> Exercise instructions:
Given the records below, would you repeat exactly the lines that begin at the one containing "nose: (588, 411)" and end at the one containing "right front paw: (53, 425)", inclusive?

(Stored items)

—————

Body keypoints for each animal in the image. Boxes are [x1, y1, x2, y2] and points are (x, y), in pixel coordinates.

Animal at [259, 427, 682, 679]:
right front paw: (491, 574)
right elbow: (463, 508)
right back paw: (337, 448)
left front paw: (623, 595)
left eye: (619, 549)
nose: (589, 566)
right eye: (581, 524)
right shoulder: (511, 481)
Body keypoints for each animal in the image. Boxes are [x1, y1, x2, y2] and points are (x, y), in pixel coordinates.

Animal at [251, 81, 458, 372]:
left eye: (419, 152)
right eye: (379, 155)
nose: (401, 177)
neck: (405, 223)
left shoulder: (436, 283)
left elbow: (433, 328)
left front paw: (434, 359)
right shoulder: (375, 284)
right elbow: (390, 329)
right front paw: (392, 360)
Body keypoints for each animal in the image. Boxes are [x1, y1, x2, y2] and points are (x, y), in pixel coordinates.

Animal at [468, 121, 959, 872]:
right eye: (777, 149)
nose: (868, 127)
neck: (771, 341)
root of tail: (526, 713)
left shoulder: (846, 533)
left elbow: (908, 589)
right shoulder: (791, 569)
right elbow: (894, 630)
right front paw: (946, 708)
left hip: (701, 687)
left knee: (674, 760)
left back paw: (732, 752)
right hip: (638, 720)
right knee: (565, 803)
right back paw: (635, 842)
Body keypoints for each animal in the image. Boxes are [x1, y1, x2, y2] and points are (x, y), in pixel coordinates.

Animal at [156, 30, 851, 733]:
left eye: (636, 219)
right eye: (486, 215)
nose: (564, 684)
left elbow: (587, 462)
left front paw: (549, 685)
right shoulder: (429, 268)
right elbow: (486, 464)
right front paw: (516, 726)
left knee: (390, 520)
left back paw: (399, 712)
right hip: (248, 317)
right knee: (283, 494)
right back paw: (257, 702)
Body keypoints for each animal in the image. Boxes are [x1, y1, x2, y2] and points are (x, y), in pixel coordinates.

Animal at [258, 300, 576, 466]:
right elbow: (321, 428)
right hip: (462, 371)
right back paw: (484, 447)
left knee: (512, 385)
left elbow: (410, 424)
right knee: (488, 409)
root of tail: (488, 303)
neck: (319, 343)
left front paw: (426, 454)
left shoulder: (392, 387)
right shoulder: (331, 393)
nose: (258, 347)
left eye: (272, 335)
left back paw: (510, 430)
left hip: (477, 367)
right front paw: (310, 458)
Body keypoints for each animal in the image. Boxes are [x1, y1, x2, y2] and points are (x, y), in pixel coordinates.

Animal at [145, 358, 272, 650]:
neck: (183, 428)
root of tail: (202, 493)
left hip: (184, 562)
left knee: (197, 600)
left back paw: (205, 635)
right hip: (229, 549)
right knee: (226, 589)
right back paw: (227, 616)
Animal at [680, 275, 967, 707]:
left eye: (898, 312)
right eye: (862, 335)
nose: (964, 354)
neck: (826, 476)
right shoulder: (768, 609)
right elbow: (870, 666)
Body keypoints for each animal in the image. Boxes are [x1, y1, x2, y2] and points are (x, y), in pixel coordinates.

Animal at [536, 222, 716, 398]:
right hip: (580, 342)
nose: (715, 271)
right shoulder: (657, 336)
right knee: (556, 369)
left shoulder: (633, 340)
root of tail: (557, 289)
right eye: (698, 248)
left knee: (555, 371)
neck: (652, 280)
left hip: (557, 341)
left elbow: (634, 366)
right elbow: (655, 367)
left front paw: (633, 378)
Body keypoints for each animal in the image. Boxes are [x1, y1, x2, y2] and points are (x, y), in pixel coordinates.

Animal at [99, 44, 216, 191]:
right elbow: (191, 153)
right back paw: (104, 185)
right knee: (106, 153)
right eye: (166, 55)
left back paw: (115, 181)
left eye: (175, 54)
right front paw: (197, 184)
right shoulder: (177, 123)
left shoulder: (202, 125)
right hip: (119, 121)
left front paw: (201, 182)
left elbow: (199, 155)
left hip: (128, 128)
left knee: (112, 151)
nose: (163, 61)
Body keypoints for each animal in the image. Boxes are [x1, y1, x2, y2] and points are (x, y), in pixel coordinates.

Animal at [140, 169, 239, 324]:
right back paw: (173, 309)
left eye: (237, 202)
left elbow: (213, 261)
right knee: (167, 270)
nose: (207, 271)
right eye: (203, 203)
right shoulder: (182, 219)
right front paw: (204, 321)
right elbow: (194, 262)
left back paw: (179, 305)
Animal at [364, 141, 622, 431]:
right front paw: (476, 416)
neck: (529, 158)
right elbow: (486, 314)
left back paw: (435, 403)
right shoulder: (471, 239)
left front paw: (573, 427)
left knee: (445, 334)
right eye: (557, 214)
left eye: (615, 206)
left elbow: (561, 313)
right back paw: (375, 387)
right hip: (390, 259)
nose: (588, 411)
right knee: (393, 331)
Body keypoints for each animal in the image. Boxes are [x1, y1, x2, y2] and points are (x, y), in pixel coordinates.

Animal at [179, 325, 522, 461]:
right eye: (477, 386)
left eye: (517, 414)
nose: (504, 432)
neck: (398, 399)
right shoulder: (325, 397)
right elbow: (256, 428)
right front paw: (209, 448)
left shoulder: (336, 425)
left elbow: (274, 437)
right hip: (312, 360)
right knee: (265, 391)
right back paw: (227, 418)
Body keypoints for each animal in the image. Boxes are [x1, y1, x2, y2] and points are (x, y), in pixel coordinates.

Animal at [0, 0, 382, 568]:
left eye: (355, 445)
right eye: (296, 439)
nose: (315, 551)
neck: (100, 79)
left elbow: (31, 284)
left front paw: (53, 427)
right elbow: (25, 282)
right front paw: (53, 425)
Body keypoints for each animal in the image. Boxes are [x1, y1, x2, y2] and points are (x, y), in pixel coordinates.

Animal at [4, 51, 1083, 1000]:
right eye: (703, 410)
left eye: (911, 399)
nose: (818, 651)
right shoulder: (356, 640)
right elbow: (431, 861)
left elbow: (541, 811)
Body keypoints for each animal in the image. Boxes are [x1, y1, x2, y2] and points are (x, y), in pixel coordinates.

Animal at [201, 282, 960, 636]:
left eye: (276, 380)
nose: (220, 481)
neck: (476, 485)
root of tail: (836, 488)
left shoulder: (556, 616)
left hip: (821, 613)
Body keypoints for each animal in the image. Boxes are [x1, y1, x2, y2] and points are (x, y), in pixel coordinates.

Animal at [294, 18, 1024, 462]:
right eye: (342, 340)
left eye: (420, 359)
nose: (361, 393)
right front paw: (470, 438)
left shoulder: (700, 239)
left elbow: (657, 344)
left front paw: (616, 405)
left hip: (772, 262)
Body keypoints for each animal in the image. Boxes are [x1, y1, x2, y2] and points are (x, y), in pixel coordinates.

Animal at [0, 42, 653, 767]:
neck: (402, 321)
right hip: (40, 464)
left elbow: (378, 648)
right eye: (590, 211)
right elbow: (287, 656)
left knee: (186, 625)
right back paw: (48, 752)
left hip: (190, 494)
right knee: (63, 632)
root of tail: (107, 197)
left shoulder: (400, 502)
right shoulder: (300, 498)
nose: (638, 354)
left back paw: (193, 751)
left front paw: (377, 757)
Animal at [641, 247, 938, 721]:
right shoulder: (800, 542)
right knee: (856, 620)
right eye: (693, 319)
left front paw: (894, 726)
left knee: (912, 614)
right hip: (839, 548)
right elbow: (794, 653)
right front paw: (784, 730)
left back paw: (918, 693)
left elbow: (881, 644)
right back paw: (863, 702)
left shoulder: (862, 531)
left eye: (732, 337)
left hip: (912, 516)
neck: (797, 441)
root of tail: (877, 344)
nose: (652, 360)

—————

> Solution for this problem:
nose: (588, 411)
right knee: (393, 331)
Body keypoints for each animal in the image. Boxes are [x1, y1, x2, y2] and points are (x, y), in pixel coordinates.

Animal at [179, 325, 522, 461]:
right eye: (477, 386)
left eye: (517, 414)
nose: (504, 432)
neck: (398, 399)
right shoulder: (325, 397)
right elbow: (256, 428)
right front paw: (209, 448)
left shoulder: (336, 425)
left elbow: (274, 437)
right hip: (312, 360)
right knee: (265, 391)
right back paw: (227, 418)
Body keypoints for each animal in the image. Boxes are [x1, y1, x2, y2] and points are (x, y), in pixel coordinates.

Animal at [0, 0, 382, 568]:
left eye: (355, 445)
right eye: (296, 439)
nose: (315, 551)
neck: (100, 79)
left elbow: (31, 284)
left front paw: (53, 427)
right elbow: (25, 282)
right front paw: (53, 425)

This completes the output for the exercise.